Une nécessité pour se démarquer d’autres pôles de formations de notre pays, comme l’arc lémanique ou la région zurichoise.
 

L’exemple le plus parlant est universitaire. Les deux campus de Lugano et Mendrisio accueillent près de 3000 étudiants, dans des facultés sont résolument modernes: communication, économie, informatique et architecture.

C’est d’ailleurs pour ces deux derniers cursus que le canton est le plus connu et reconnu. En se penchant sur les statistiques de l’université, on s’aperçoit que seulement 26% des étudiants sont Tessinois.

Les autres? Des Suisses d’autres cantons (7%), des Italiens (46%) et finalement des étudiants en provenance d’autres pays (21%).
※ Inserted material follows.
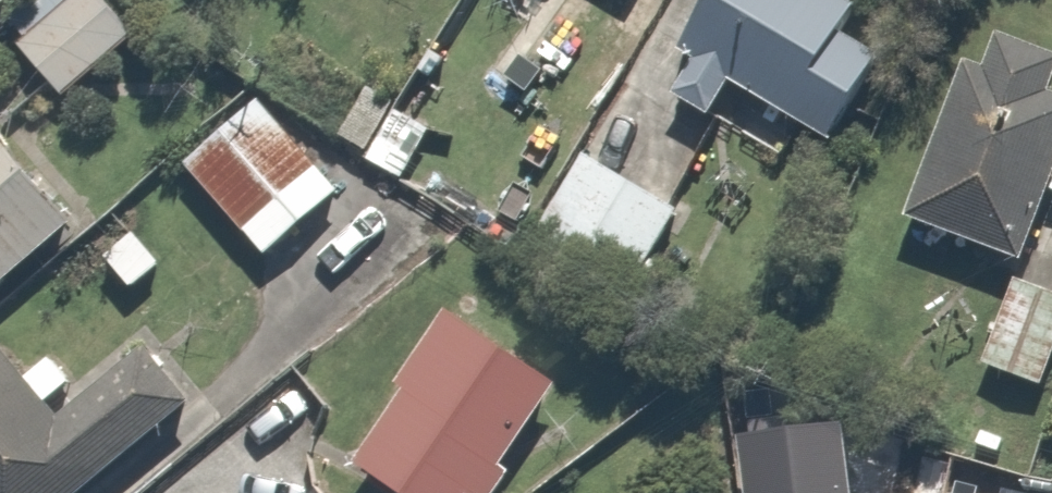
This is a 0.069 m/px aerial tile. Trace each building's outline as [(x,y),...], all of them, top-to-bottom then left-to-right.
[(2,17),(64,95),(133,40),(102,0),(23,0),(2,17)] [(855,0),(713,0),(666,104),(711,124),(725,94),(829,141),(873,45),(843,32),(857,1),(855,0)] [(987,43),(980,64),(963,58),(904,223),(1027,266),(1051,194),(1051,89),(1047,87),(1051,73),(1051,66),(987,43)] [(318,163),(254,100),(182,172),(247,236),(318,163)] [(90,223),(0,119),(0,300),(90,223)] [(692,218),(574,157),(534,235),(652,296),(692,218)] [(1008,280),(981,359),(1049,382),(1051,372),(1051,295),(1008,280)] [(504,459),(551,380),(436,312),(390,389),(400,395),(354,472),(389,492),(499,492),(515,466),(504,459)] [(86,391),(43,344),(14,370),(0,354),(0,492),(82,492),(184,401),(135,347),(86,391)] [(311,479),(293,492),(322,492),(311,479)]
Cette dernière catégorie d’inscrits prouve bien que le canton s’est fait une solide réputation au-delà de ses alentours directs.

Mais la ville de Lugano accueille également une faculté de théologie et une université privée, qui fait office de passerelle du monde académique entre les Etats-Unis et l’Europe. Encore un signe de la forte portée internationale des formations en Suisse italienne.

Un bouillonnement

Cela dit, l’université n’est pas le seul pôle pédagogique d’attraction. Alors que la formation professionnelle est de plus en plus valorisée en Suisse, le Tessin a aussi une offre très riche en la matière. On dénombre plus de 30 cursus à travers le canton, mais également de nombreuses formations continues, dans des domaines techniques comme artistiques.
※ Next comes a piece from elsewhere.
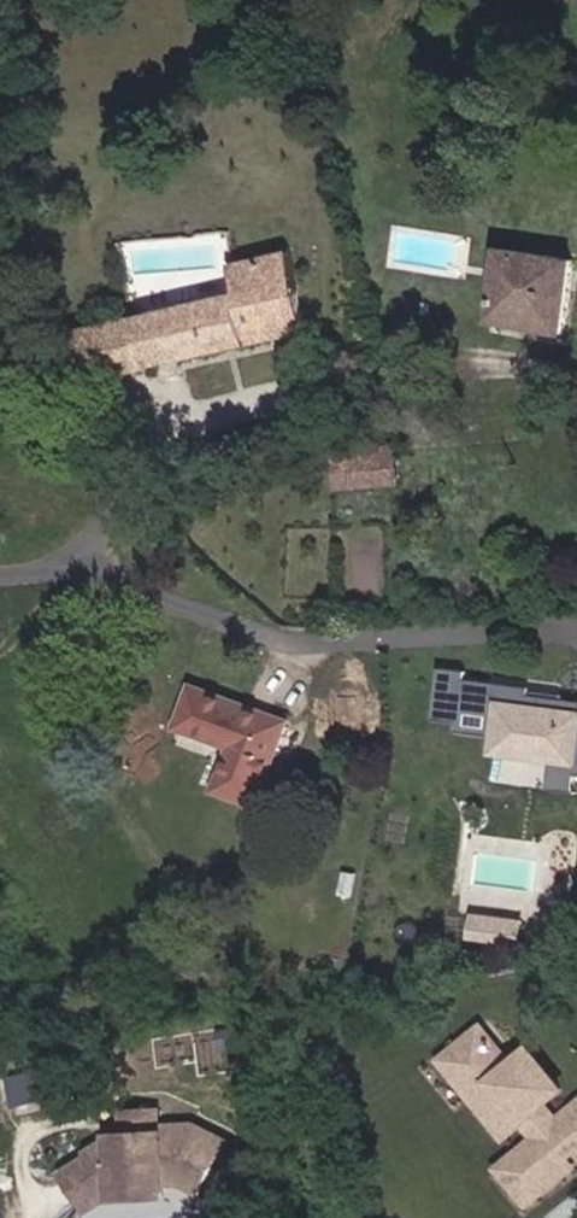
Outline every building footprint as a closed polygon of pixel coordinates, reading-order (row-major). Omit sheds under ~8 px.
[(493,319),(566,332),(576,261),(502,249),(493,319)] [(243,293),(141,316),(152,364),(308,330),(293,251),(291,251),(236,262),(243,293)] [(92,377),(152,364),(141,316),(82,329),(92,377)] [(362,460),(362,450),(361,439),(311,441),(312,457),(312,461),(362,460)] [(385,450),(362,450),(362,460),(363,467),(385,467),(385,450)] [(548,695),(549,688),(484,679),(485,672),(458,668),(451,719),(474,723),(473,732),(513,737),(538,740),(536,755),(569,759),(576,761),(576,699),(548,695)] [(201,705),(188,740),(242,757),(228,802),(272,816),(298,736),(201,705)] [(538,740),(513,737),(511,752),(536,755),(538,740)] [(576,791),(576,761),(569,759),(565,790),(576,791)] [(499,913),(481,910),(478,932),(496,935),(499,913)] [(496,935),(528,938),(531,916),(499,913),(496,935)] [(459,1053),(505,1111),(524,1095),(553,1132),(534,1148),(516,1163),(543,1196),(576,1169),(576,1151),(567,1138),(576,1130),(576,1114),(573,1117),(559,1099),(576,1084),(576,1083),(547,1045),(528,1060),(498,1023),(459,1053)] [(14,1104),(46,1099),(41,1067),(9,1072),(14,1104)] [(524,1095),(505,1111),(534,1148),(553,1132),(524,1095)] [(172,1130),(172,1121),(173,1106),(133,1106),(134,1131),(172,1130)] [(74,1167),(96,1201),(127,1183),(171,1182),(172,1170),(196,1170),(213,1179),(235,1138),(205,1122),(172,1121),(172,1130),(134,1131),(119,1131),(120,1150),(98,1150),(74,1167)] [(207,1190),(213,1179),(196,1170),(172,1170),(171,1182),(127,1183),(96,1201),(100,1210),(127,1194),(176,1195),(176,1184),(197,1184),(207,1190)]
Avec autant d’entités formatrices, concentrées dans un bassin de population réduit (350 000 habitants), il n’est pas surprenant de constater que de nombreuses autres entités entourent ce milieu formateur.
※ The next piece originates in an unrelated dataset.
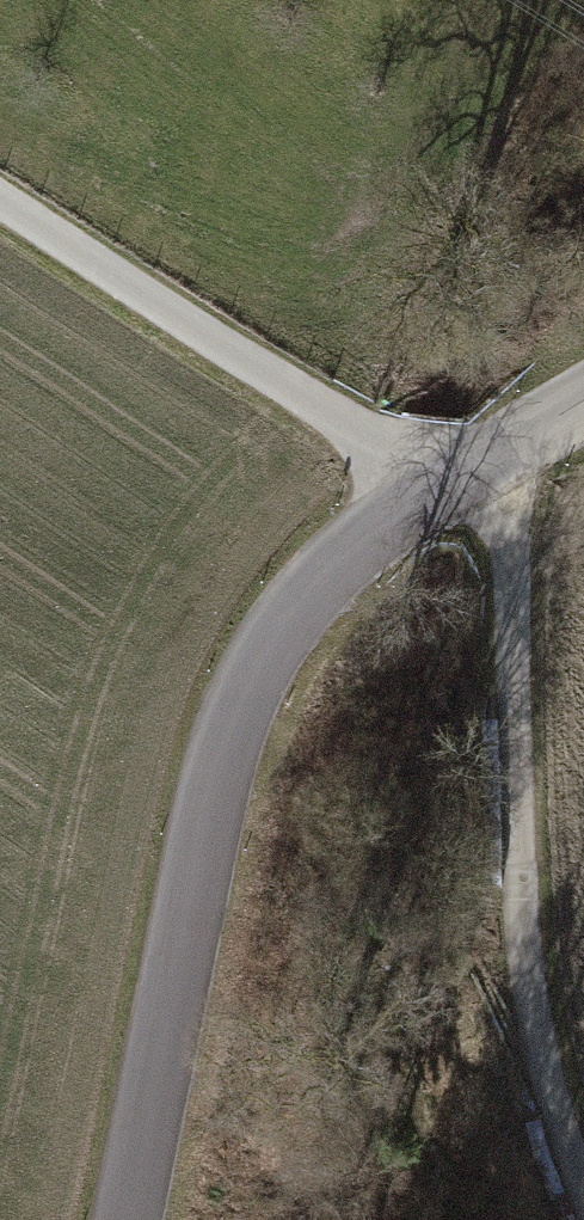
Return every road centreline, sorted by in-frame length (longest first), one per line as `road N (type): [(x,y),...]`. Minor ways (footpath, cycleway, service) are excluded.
road 1 (track): [(0,198),(334,417),(454,480),(509,551),(512,813),(524,967),(550,1096),(583,1188)]
road 2 (tertiary): [(132,1219),(252,693),(291,625),(347,567),(454,480),(583,400)]

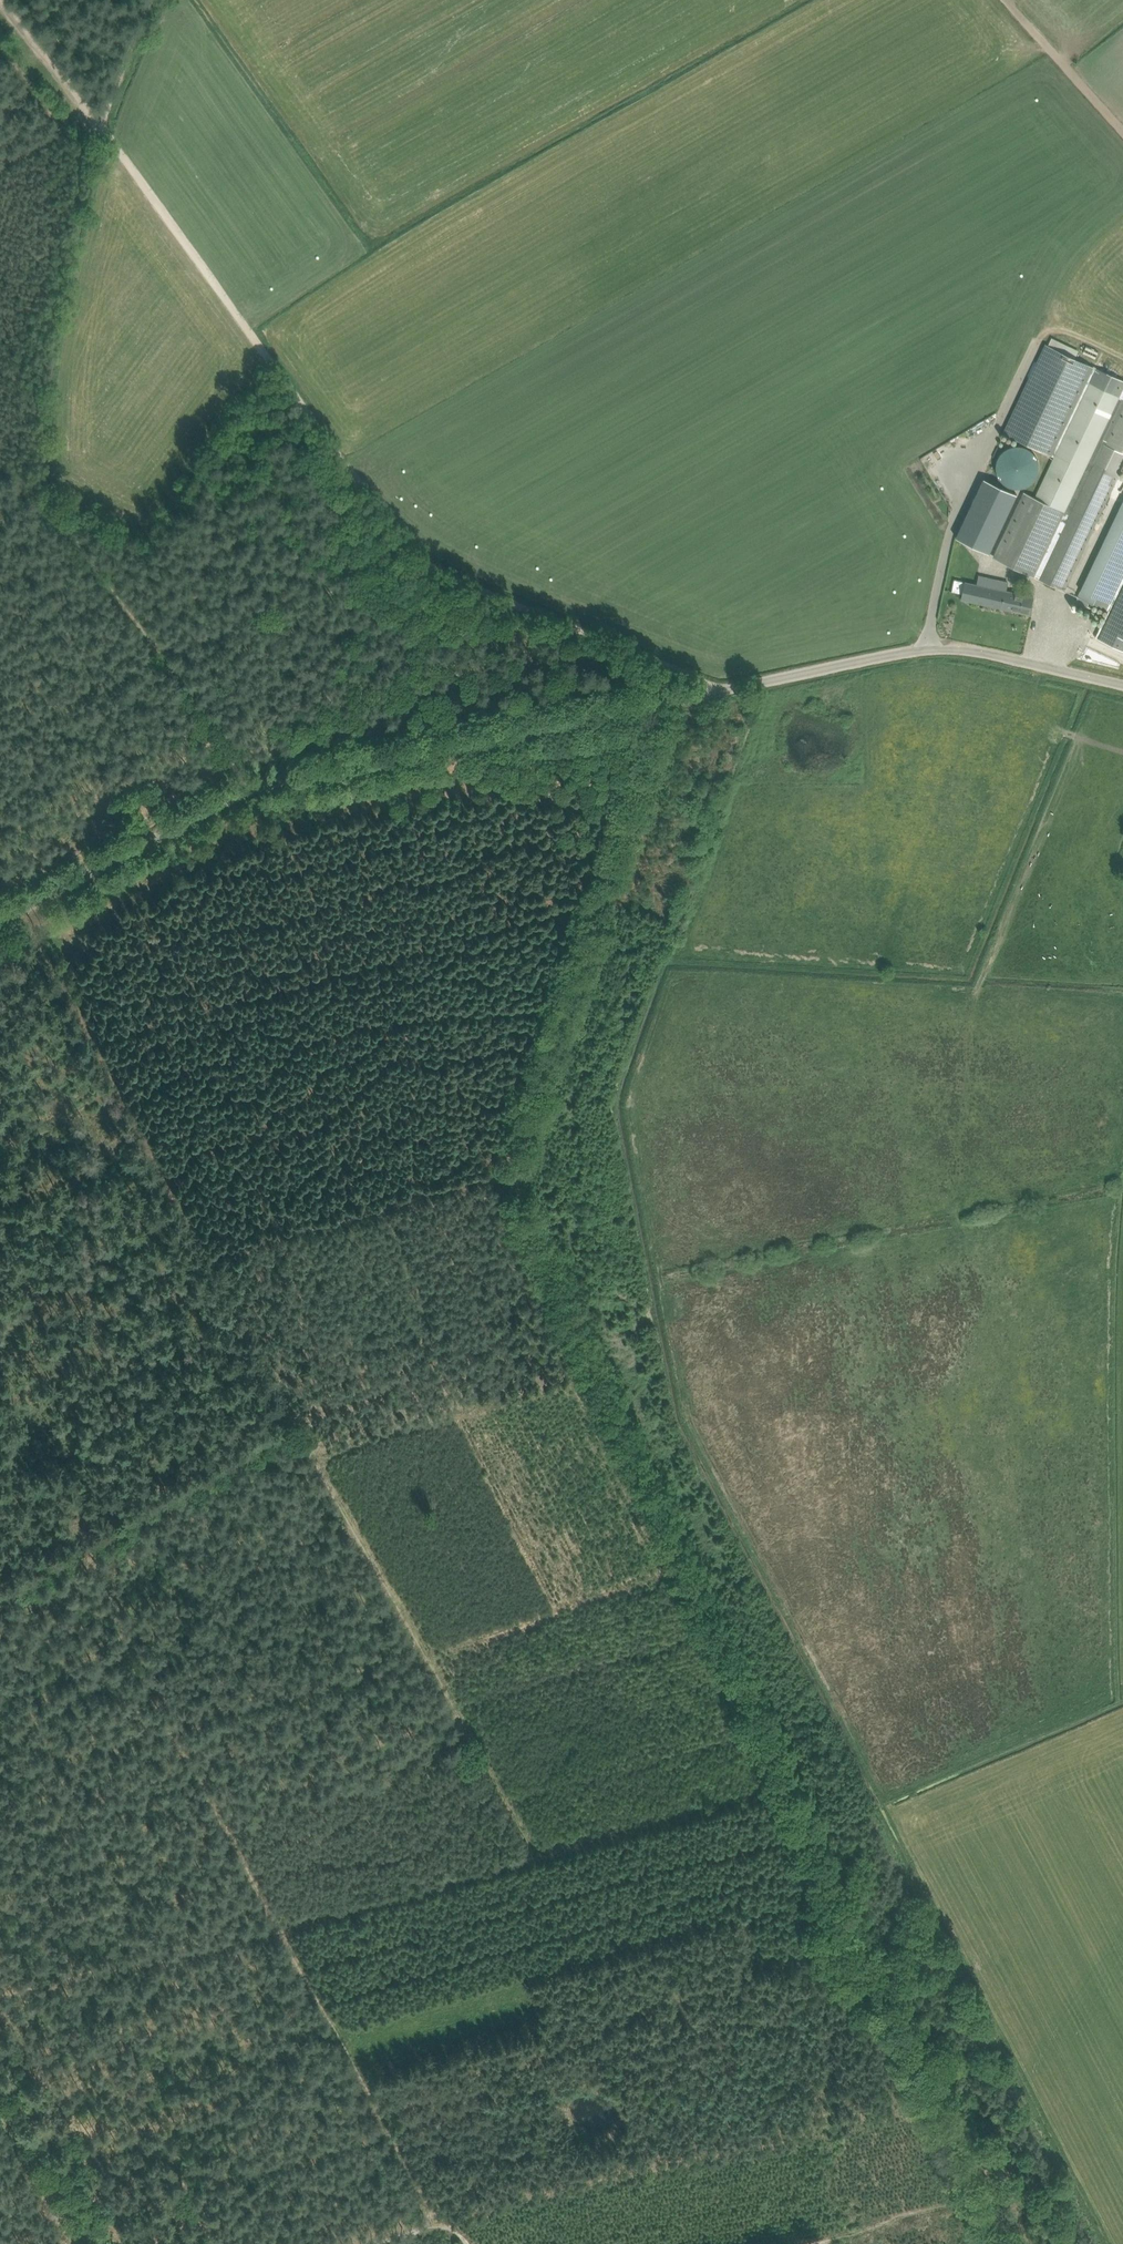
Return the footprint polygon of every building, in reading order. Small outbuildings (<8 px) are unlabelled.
[(994,555),(1035,574),(1035,575),(1037,576),(1042,578),(1042,580),(1046,582),(1046,580),(1064,589),(1069,579),(1119,472),(1120,470),(1122,463),(1122,453),(1106,445),(1106,443),(1108,441),(1103,438),(1122,399),(1122,400),(1122,382),(1093,368),(1045,345),(1004,432),(1052,455),(1054,455),(1034,497),(1024,492),(994,555)] [(1106,443),(1122,451),(1122,408),(1108,441),(1106,443)] [(997,465),(997,467),(997,469),(997,470),(997,472),(998,474),(999,475),(999,477),(1000,479),(1001,480),(1003,481),(1004,483),(1005,484),(1007,485),(1008,486),(1010,486),(1012,487),(1014,487),(1015,488),(1017,488),(1019,488),(1021,488),(1023,487),(1024,487),(1026,486),(1028,485),(1029,484),(1031,483),(1032,482),(1033,481),(1034,479),(1035,478),(1036,476),(1037,474),(1038,473),(1038,471),(1038,469),(1038,467),(1038,465),(1038,464),(1038,462),(1037,460),(1037,458),(1036,457),(1035,455),(1034,454),(1033,452),(1031,451),(1030,450),(1028,449),(1027,448),(1025,447),(1023,447),(1021,446),(1020,446),(1018,446),(1016,446),(1014,446),(1012,447),(1011,447),(1009,448),(1007,449),(1006,450),(1004,451),(1003,452),(1002,453),(1001,455),(1000,456),(999,458),(998,460),(997,461),(997,463),(997,465)] [(984,479),(956,537),(989,553),(1017,494),(984,479)] [(1077,603),(1085,606),(1088,600),(1109,610),(1111,611),(1122,587),(1122,501),(1083,585),(1078,595),(1080,596),(1077,603)] [(977,583),(965,581),(961,599),(1030,614),(1034,597),(1007,591),(1009,582),(979,575),(977,583)] [(1095,637),(1122,650),(1122,587),(1111,611),(1103,628),(1100,627),(1095,637)]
En effet, il serait dommage de voir ensuite tous les cerveaux partir ailleurs. Ainsi, c’est tout un écosystème qui s’est mis en place.


On retrouve ainsi un pôle d’innovation et de start-up et de nombreux instituts de recherche dans des domaines extrêmement pointus.
 

Souvent, le canton a même été précurseur en la matière. C’est le cas de l’intelligence artificielle, sur laquelle on travaille depuis 1988. On retrouve également des centres de recherches en biomédecine et en énergies solaires. Faut-il y voir une explication au rayonnement tessinois en matière de formation? Sans doute.